C) İTİRAZIN VE KONUNUN İRDELENMESİ :
Yargıtay Ceza Genel Kurulunun 30.05.2006 tarihli 2006/147-2006/149 sayılı, 19.12.2006 tarihli 2006/319-2006/302 sayılı, 10.02.2009 tarihli 2008/217-2009/19 sayılı, 06.07.2010 tarihli 2010/138-2010/166 sayılı, 11.10.2011 tarihli 2011/179-2011/211 sayılı, 22.11.2011 tarihli 2011/203-2011/238 sayılı, 19.06.2012 tarihli 2011/729-2012/242 sayılı, 05.06.2012 tarihli 2012/318- 2012/217 sayılı ve 25.12.2018 tarihli 2015/38-2018/689 sayılı, Yüksek Yargıtay 10. Ceza Dairesinin 20.03.2015 tarihli 2009/14768-2015/29771, 11.04.2013 tarihli 2010/3386-2013/3318 sayılı kararları karşısında sanık hakkında 20/12/1998 tarihinde işlediği kullanmak için uyuşturucu madde bulundurma suçundan yapılan uyarlama yargılaması sonucunda lehe olduğu kabul edilen 5237 sayılı TCK hükümlerine göre yeniden hüküm kurulurken suç tarihinde yürürlükte bulunmayan, aleyhe olan ve infazı ilgilendiren 5237 sayılı TCK"nın 58/7. maddesinin uygulanma imkanının bulunmadığının anlaşılması karşısında Yargıtay Cumhuriyet Başsavcılığının itirazının kabulüne karar vermek gerekmiştir.

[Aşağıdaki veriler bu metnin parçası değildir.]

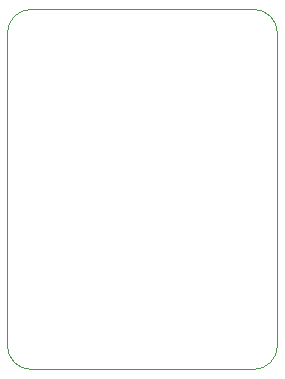
<source format=gbr>
%TF.GenerationSoftware,KiCad,Pcbnew,7.0.5*%
%TF.CreationDate,2023-07-26T01:35:10-03:00*%
%TF.ProjectId,HallCoinDetector,48616c6c-436f-4696-9e44-65746563746f,rev?*%
%TF.SameCoordinates,Original*%
%TF.FileFunction,Profile,NP*%
%FSLAX46Y46*%
G04 Gerber Fmt 4.6, Leading zero omitted, Abs format (unit mm)*
G04 Created by KiCad (PCBNEW 7.0.5) date 2023-07-26 01:35:10*
%MOMM*%
%LPD*%
G01*
G04 APERTURE LIST*
%TA.AperFunction,Profile*%
%ADD10C,0.100000*%
%TD*%
G04 APERTURE END LIST*
D10*
X155000000Y-123000000D02*
G75*
G03*
X157000000Y-125000000I2000000J0D01*
G01*
X175860000Y-125000000D02*
G75*
G03*
X177860000Y-123000000I0J2000000D01*
G01*
X157000000Y-94520000D02*
G75*
G03*
X155000000Y-96520000I0J-2000000D01*
G01*
X177860000Y-96520000D02*
G75*
G03*
X175860000Y-94520000I-2000000J0D01*
G01*
X155000000Y-123000000D02*
X155000000Y-96520000D01*
X175860000Y-125000000D02*
X157000000Y-125000000D01*
X177860000Y-96520000D02*
X177860000Y-123000000D01*
X157000000Y-94520000D02*
X175860000Y-94520000D01*
M02*

</source>
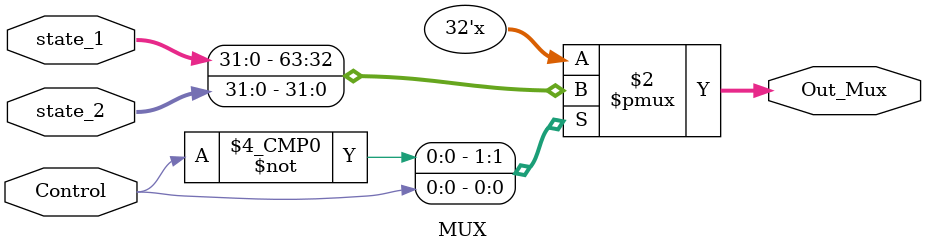
<source format=v>
module MUX #(parameter WIDTH = 32)(
    input wire[WIDTH - 1:0] state_1,
    input wire[WIDTH - 1:0] state_2,
    input wire Control,
    output reg[WIDTH - 1:0] Out_Mux
    );


always @(*) begin
    case (Control)
        1'b0: Out_Mux <= state_1;
        1'b1: Out_Mux <= state_2; 
        default: Out_Mux <= 0;
    endcase
end
endmodule

</source>
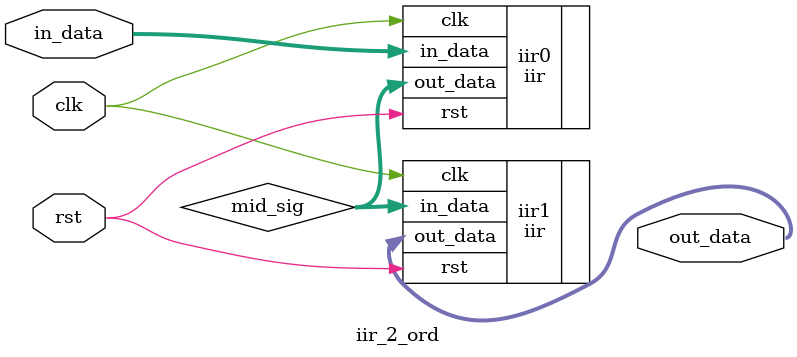
<source format=v>
module iir_2_ord(
input clk, rst,
input signed [9:0]in_data,
output wire signed [9:0]out_data
);

wire signed [9:0]mid_sig;

iir iir0(
.clk(clk),
.rst(rst),
.in_data(in_data),
.out_data(mid_sig)
);

iir iir1(
.clk(clk),
.rst(rst),
.in_data(mid_sig),
.out_data(out_data)
);

endmodule
</source>
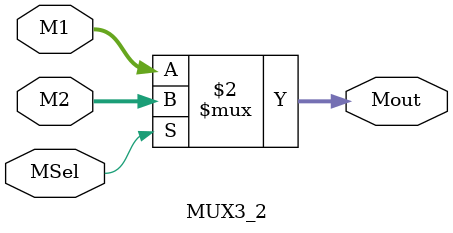
<source format=v>


module MUX3_2(M1,M2,Mout,MSel);
	input [2:0]M1,M2;
	input MSel;
	output [2:0]Mout;
	assign Mout=(MSel==0)?M1:M2;
endmodule

</source>
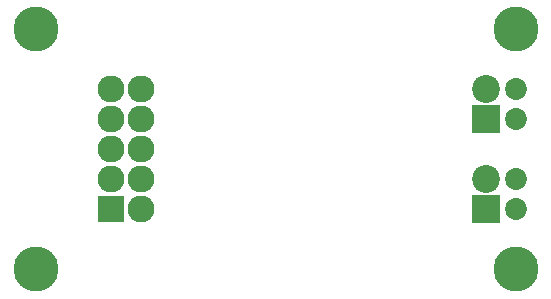
<source format=gbs>
G04 (created by PCBNEW-RS274X (2011-07-19)-testing) date Tue 10 Jan 2012 02:34:43 PM PST*
G01*
G70*
G90*
%MOIN*%
G04 Gerber Fmt 3.4, Leading zero omitted, Abs format*
%FSLAX34Y34*%
G04 APERTURE LIST*
%ADD10C,0.006000*%
%ADD11C,0.150000*%
%ADD12C,0.093000*%
%ADD13R,0.093000X0.093000*%
%ADD14C,0.073000*%
%ADD15R,0.090000X0.090000*%
%ADD16C,0.090000*%
G04 APERTURE END LIST*
G54D10*
G54D11*
X67000Y-21000D03*
X51000Y-21000D03*
X67000Y-29000D03*
X51000Y-29000D03*
G54D12*
X66000Y-23000D03*
G54D13*
X66000Y-24000D03*
G54D14*
X67000Y-24000D03*
X67000Y-23000D03*
G54D12*
X66000Y-26000D03*
G54D13*
X66000Y-27000D03*
G54D14*
X67000Y-27000D03*
X67000Y-26000D03*
G54D15*
X53500Y-27000D03*
G54D16*
X54500Y-27000D03*
X53500Y-26000D03*
X54500Y-26000D03*
X53500Y-25000D03*
X54500Y-25000D03*
X53500Y-24000D03*
X54500Y-24000D03*
X53500Y-23000D03*
X54500Y-23000D03*
M02*

</source>
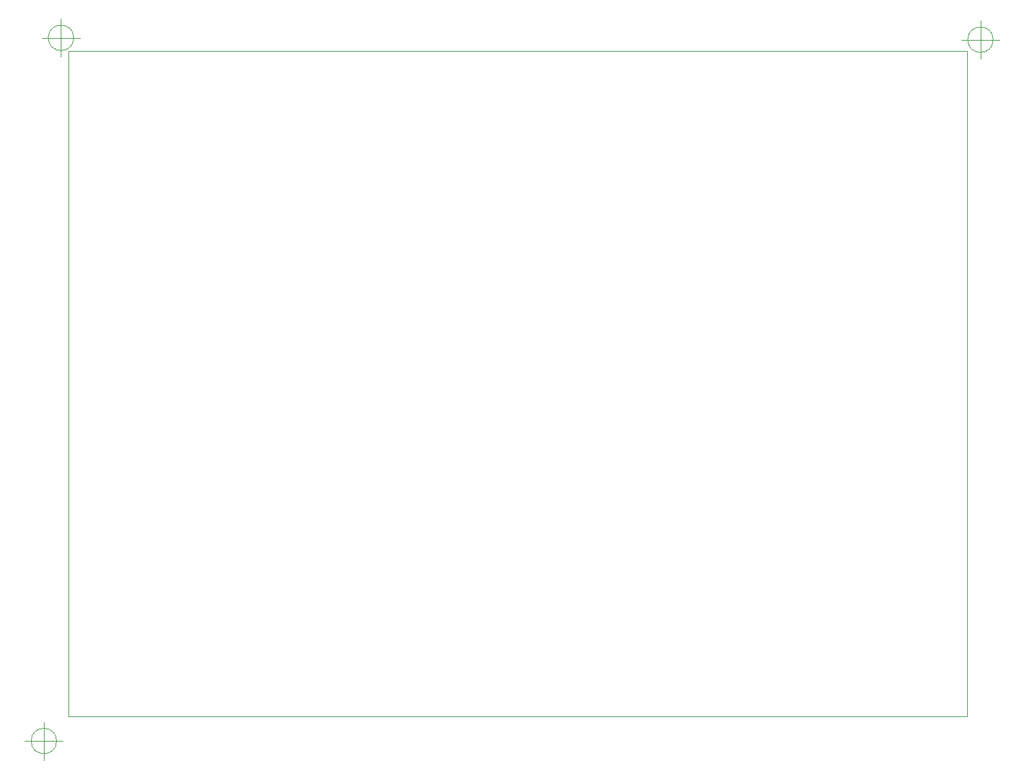
<source format=gbr>
G04 #@! TF.FileFunction,Profile,NP*
%FSLAX46Y46*%
G04 Gerber Fmt 4.6, Leading zero omitted, Abs format (unit mm)*
G04 Created by KiCad (PCBNEW 4.0.2-stable) date 15/08/2016 17:49:35*
%MOMM*%
G01*
G04 APERTURE LIST*
%ADD10C,0.100000*%
G04 APERTURE END LIST*
D10*
X162250000Y-101500000D02*
X158250000Y-101500000D01*
X162250000Y-14250000D02*
X162250000Y-101500000D01*
X158250000Y-14250000D02*
X162250000Y-14250000D01*
X45166666Y-12500000D02*
G75*
G03X45166666Y-12500000I-1666666J0D01*
G01*
X41000000Y-12500000D02*
X46000000Y-12500000D01*
X43500000Y-10000000D02*
X43500000Y-15000000D01*
X42916666Y-104750000D02*
G75*
G03X42916666Y-104750000I-1666666J0D01*
G01*
X38750000Y-104750000D02*
X43750000Y-104750000D01*
X41250000Y-102250000D02*
X41250000Y-107250000D01*
X165666666Y-12750000D02*
G75*
G03X165666666Y-12750000I-1666666J0D01*
G01*
X161500000Y-12750000D02*
X166500000Y-12750000D01*
X164000000Y-10250000D02*
X164000000Y-15250000D01*
X158250000Y-14250000D02*
X158000000Y-14250000D01*
X158000000Y-101500000D02*
X158250000Y-101500000D01*
X158000000Y-14250000D02*
X44500000Y-14250000D01*
X157750000Y-101500000D02*
X158000000Y-101500000D01*
X44500000Y-101500000D02*
X157750000Y-101500000D01*
X44500000Y-14250000D02*
X44500000Y-101500000D01*
M02*

</source>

E) KARAR : Açıklanan nedenlerle;
1- Yargıtay Cumhuriyet Başsavcılığının itirazının KABULÜNE,
2- Dairemizin 10/12/2013 tarihli 2009/9705 esas ve 2013/11220 karar sayı sayılı düzeltilerek onama kararının KALDIRILMASINA,
3- Sanık hakkındaki hükmün incelenmesi;
Yargılama sürecindeki işlemlerin kanuna uygun olarak yapıldığı, delillerin gerekçeli kararda gösterilip tartışıldığı, vicdani kanının dosya içindeki belge ve bilgilerle uyumlu olarak kesin verilere dayandırıldığı, eylemin sanık tarafından gerçekleştirildiğinin saptandığı, eyleme uyan suç tipi ile aşağıda belirtilenler dışındaki yaptırımların doğru olarak belirlendiği anlaşıldığından, yerinde görülmeyen diğer temyiz itirazlarının reddine, ancak;
1- Adli para cezasının, 5083 sayılı Kanun’un 1. maddesi ile hükümden sonra 01.01.2009 tarihinde yürürlüğe giren Bakanlar Kurulu"nun 04.04.2007 tarih ve 2007/11963 sayılı kararının 1. maddesi uyarınca Türk Lirası (TL) olarak belirlenmesinde zorunluluk bulunması,
2- TCK’nın 53. maddesinin 3. fıkrası uyarınca, aynı maddenin 1. fıkrasının (c) bendindeki “velayet hakkından; vesayet ve kayyımlığa ait bir hizmette bulunmaktan yoksunluğun” sadece sanığın kendi altsoyu yönünden koşullu salıverme tarihine kadar süreceği, altsoyu dışındakiler yönünden ise yoksunluğun hapis cezasının infazı tamamlanıncaya kadar devam edeceği gözetilmeden böyle bir ayrım yapılmaksızın tüm kişiler açısından koşullu salıverme tarihine kadar sürmesine karar verilmesi,
3- Sanık hakkında, lehe olduğu değerlendirilen 5237 sayılı TCK"nın kül halinde uygulanması gerektiği nazara alındığında, 5237 sayılı TCK"nın 58. maddesinin uygulanmaması gerektiğinin gözetilmemesi,
Bozmayı gerektirmiş, sanığın temyiz itirazları bu nedenle yerinde görülmüş olduğundan CMUK"nun 321. maddesi gereğince hükmün BOZULMASINA, ancak bu aykırılıkların yeniden duruşma yapılmaksızın aynı Kanunun 322. maddesi gereğince düzeltilmesi mümkün bulunduğundan,
1- YTL olarak hükmolunan adli para cezasının TL’ye dönüştürülmesi,
2- TCK’nın 53. maddesinin uygulanması ile ilgili bölümün hüküm fıkrasından çıkarılması ve yerine “Sanık hakkında 5237 sayılı TCK’nın 53. maddesinin 1 ve 2. fıkraları ile 3. fıkrasının birinci cümlesinin uygulanmasına” ibaresinin yazılması,
3- TCK’nın 58. maddesinin uygulanması ile ilgili bölümün hüküm fıkrasından çıkarılması ve yerine “Hükümlü hakkında suç tarihinde yürürlükte olmayan ve aleyhine sonuç doğuran 5237 sayılı TCK’nın 58. maddesi gereğince mükerrirlere özgü infaz rejiminin uygulanmasına karar verilmesi” ibaresinin yazılması,
Suretiyle, hükmün DÜZELTİLEREK ONANMASINA,
07/12/2021 tarihinde oy birliği ile karar verildi.